Confluent Expands Stream Governance Capabilities
“Customers need more controls and advanced capabilities and easier means of expanding,” said Confluent Senior Product Marketing Manager Greg Murphy of the creation of Stream Governance Advanced, which was unveiled at the company’s annual user conference Current 2022 Summit.
“Building on the suite of features initially introduced with Stream Governance Essentials, Stream Governance Advanced delivers more ways to easily discover, understand, and trust data in motion. With scalable quality controls in place, organizations can democratize access to data streams across teams while achieving always-on data integrity and regulatory compliance,” a Confluent press release notes.
The three tiers in which Stream Governance Advanced differ primarily from Stream Governance are the new point-in-time playbacks for stream lineage, the ability to add business metadata to the Stream catalog, and the global availability of schema registry.
Jon Fancey, Confluent principal product manager, sat down with The New Stack in a one-on-one interview ahead of the launch to discuss Stream Governance to share some additional details on why an enterprise client would choose one over the other. He started by explaining of the name and products that, “Governance is a way of making sure your data is clean and of high quality. Stream governance provided the essentials. Advanced takes that to the next level.”
The whole governance suite provides deep integration with schema and schema registry. It harnesses the power that comes along with describing data because we have schema and schema registry. Once you understand the shape of the data, you get more value out of it. The original Stream Governance, now titled Stream Essentials will now be free to all Confluent Cloud clients.
Stream Lineage — Looking Back in Time
Fancey asked, “What happened to the pipeline on Wednesday at 4 p.m. when support tickets started arriving?” And Stream Lineage answers. Stream Lineage provides the ability to “drill in and understand [or help find] what contributed or caused [a] particular problem by looking at how the data flows changed previously, to what’s happening now,” explained Fancey.
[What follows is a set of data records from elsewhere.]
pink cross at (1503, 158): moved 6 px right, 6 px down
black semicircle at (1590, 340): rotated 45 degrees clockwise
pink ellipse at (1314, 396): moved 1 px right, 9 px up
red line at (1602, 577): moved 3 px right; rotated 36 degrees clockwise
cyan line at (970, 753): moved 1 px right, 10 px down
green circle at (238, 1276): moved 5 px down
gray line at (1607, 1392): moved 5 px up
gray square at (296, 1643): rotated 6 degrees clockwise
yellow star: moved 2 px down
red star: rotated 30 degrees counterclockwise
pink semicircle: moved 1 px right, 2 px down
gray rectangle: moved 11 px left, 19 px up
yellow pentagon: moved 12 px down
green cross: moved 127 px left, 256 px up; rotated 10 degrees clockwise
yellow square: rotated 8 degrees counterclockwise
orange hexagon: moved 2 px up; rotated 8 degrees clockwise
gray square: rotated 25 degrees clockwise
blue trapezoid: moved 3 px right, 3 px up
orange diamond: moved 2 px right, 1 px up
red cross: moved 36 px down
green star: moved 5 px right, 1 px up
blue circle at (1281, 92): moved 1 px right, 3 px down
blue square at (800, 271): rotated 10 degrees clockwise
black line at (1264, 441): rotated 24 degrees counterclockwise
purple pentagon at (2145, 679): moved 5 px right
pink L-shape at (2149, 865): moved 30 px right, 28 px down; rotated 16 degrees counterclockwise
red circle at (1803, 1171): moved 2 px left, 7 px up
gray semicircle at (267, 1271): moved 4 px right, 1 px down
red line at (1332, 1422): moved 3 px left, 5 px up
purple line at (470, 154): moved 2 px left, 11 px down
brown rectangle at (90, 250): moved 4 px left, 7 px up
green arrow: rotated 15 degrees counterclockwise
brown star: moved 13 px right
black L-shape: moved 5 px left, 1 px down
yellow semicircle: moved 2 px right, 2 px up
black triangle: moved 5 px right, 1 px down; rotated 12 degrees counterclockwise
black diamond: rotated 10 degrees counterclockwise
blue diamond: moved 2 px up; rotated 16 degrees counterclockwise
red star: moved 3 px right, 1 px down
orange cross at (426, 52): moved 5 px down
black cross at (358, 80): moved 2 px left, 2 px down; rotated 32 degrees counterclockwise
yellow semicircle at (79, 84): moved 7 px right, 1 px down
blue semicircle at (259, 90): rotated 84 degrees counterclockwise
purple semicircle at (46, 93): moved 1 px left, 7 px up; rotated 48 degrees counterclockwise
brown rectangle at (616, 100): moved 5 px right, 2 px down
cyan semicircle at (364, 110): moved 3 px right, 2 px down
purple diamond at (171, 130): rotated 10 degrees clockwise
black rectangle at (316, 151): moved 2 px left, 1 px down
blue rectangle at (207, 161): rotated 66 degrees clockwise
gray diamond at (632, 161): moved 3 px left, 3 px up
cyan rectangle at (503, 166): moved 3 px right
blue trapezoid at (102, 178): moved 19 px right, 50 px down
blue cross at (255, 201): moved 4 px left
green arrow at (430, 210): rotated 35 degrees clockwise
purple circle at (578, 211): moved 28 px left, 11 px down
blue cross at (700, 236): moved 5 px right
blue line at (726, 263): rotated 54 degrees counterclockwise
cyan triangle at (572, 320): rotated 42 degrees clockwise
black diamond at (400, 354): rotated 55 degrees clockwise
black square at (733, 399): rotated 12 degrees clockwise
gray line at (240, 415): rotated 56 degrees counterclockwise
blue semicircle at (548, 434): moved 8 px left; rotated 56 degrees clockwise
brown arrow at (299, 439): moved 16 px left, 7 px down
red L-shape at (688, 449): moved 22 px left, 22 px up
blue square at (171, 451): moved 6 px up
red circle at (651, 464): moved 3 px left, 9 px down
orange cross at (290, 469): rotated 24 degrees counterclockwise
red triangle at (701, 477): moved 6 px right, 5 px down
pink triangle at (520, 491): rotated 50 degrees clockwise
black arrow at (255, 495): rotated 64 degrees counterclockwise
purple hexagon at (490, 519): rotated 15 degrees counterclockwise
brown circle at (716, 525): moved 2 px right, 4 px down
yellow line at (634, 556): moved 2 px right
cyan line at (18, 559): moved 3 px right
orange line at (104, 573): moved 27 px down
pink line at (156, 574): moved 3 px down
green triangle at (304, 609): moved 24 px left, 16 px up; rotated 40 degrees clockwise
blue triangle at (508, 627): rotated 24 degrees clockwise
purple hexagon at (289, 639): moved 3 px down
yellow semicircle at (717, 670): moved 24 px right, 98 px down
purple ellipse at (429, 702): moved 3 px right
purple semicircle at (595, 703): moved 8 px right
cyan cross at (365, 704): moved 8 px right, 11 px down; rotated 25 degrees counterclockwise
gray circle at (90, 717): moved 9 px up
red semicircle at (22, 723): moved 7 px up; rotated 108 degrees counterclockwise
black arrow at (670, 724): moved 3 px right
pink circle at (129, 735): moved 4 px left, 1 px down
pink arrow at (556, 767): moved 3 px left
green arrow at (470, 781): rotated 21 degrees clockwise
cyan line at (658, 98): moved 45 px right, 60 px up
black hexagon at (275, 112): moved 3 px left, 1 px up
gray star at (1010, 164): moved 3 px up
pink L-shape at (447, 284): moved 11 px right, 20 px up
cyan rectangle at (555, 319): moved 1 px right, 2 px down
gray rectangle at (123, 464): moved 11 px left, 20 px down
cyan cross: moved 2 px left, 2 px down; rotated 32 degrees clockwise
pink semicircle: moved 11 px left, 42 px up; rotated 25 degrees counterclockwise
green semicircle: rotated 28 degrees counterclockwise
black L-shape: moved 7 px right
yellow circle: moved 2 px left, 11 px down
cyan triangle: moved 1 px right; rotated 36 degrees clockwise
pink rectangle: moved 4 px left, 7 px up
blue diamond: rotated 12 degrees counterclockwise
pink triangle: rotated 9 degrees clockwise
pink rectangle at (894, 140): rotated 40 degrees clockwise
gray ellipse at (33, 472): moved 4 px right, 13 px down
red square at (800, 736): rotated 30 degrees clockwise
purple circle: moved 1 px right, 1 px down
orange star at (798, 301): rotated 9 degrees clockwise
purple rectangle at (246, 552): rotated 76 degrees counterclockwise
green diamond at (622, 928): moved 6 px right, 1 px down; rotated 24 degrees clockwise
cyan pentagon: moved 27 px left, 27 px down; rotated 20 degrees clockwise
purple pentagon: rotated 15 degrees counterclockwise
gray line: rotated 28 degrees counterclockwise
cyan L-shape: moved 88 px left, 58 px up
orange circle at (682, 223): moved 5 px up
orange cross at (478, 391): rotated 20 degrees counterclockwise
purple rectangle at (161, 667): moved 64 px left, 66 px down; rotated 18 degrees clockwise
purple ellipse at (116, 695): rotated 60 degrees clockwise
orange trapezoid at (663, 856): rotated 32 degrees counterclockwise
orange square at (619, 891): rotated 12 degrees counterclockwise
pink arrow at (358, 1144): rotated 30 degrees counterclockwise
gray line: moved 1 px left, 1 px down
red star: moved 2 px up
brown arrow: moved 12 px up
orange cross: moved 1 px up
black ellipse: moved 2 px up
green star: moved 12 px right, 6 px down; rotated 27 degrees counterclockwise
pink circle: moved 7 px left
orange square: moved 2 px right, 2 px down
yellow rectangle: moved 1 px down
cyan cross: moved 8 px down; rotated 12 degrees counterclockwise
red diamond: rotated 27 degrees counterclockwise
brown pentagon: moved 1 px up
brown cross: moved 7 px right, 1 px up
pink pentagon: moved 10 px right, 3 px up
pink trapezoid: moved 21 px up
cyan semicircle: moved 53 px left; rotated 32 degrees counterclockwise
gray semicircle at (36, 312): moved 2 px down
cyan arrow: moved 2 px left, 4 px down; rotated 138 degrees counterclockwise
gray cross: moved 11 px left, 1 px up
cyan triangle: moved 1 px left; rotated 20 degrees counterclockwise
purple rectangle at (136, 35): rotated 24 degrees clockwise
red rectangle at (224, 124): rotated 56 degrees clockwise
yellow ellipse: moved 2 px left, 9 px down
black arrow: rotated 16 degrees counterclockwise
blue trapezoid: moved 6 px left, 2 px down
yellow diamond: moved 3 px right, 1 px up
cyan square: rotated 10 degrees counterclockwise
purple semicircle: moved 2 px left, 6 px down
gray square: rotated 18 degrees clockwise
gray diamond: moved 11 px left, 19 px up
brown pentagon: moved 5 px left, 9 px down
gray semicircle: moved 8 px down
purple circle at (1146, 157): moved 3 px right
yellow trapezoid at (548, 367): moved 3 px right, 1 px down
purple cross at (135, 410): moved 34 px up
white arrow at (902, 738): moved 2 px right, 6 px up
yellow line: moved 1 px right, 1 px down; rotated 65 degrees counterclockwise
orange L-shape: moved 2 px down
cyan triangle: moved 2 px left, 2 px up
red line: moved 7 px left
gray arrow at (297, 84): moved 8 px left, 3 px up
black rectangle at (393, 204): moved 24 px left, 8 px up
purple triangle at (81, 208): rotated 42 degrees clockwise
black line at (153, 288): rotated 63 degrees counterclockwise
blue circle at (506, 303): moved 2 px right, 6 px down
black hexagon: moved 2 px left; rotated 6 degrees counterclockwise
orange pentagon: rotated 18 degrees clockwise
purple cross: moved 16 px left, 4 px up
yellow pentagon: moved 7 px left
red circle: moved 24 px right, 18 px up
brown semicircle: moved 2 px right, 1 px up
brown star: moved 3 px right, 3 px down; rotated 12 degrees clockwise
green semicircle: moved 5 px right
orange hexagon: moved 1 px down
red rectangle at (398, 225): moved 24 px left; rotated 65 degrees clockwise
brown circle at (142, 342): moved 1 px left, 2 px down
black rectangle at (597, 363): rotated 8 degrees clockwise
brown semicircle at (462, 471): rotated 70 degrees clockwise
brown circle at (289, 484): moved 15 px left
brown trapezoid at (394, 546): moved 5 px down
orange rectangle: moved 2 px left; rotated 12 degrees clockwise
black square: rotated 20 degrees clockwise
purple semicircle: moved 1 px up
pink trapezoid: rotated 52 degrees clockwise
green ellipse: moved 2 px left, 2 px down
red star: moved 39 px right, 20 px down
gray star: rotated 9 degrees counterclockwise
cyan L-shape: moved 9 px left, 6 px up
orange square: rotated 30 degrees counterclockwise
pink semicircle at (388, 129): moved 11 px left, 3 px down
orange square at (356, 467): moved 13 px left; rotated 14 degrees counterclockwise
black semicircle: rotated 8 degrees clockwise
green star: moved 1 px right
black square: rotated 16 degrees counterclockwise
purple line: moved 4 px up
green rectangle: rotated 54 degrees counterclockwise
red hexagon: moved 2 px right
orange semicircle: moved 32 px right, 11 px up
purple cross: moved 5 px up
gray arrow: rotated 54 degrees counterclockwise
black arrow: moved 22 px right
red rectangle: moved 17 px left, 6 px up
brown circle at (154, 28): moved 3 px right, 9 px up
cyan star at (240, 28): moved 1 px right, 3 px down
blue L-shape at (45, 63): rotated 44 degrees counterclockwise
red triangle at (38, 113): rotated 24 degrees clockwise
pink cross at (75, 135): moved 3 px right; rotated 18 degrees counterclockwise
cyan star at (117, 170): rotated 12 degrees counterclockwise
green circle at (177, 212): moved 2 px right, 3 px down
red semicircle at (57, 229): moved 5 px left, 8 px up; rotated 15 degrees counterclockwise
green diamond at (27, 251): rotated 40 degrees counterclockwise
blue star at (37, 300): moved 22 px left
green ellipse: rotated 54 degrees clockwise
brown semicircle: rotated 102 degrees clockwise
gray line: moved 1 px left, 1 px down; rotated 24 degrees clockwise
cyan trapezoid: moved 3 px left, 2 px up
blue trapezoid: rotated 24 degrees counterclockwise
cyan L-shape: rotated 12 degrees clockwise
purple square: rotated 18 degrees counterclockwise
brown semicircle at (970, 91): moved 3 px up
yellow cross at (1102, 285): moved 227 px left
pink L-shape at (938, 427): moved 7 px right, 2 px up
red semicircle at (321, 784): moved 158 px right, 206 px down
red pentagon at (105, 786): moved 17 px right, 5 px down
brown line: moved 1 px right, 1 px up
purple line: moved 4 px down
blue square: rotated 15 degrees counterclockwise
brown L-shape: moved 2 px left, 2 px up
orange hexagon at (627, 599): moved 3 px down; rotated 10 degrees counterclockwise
While also available in Stream Governance, the look-back time was only ten minutes. The next level with Stream Governance Advanced is up to one week in hourly chunks of time or the last 24 hours for detailed analysis. The previous challenges of having to wait for an issue to arise again since it “happened three days ago” are long gone.
A new feature of Stream Lineage is the ability to search across lineage graphs for specific objects such as client IDs or topics. Clients can see a bird’s eye view or drill in on specific details.
Adding Business Metadata and Why That Matters…
There’s a solid argument to be made for most people not wanting their social security number to be in anyone’s data catalog… but sometimes it’s in there. And for the right reasons… Agreed. Let’s keep it safe. Stream Governance already had Personally Identifiable Information (PII) tags available in its schemas but with the addition of business metadata, this goes one step further.
Since the social security numbers are already marked PII, they require special clearance. The data isn’t visible but there are instances where developers need to look deeper into something and need access to the events or topics. Now they have the ability to see the producers, consumers, and schema. And while the sensitive data isn’t available, the data owner or contact is. Valuable time is saved and there is contact information making resources more widely available.
Clients can now search the catalog with GraphQL APIs which is the same API that confluent is built on. GraphQL allows for more declarative searches and helps with the problem of over and under-fetching data.
Stream Registry Is Now Available Worldwide
Stream registry now includes 28 regions, which is more than double what it was previously. Stream Registry is also more resilient with 99.95%, uptime Service Level Agreement (SLA). In short, this means applications can run in more regions at a higher SLA.
Fancey explains that, “If you’re opinionated for regulatory reasons [and] have to run in a certain region on certain clouds, we provide more choice than ever now, to be able to do that.”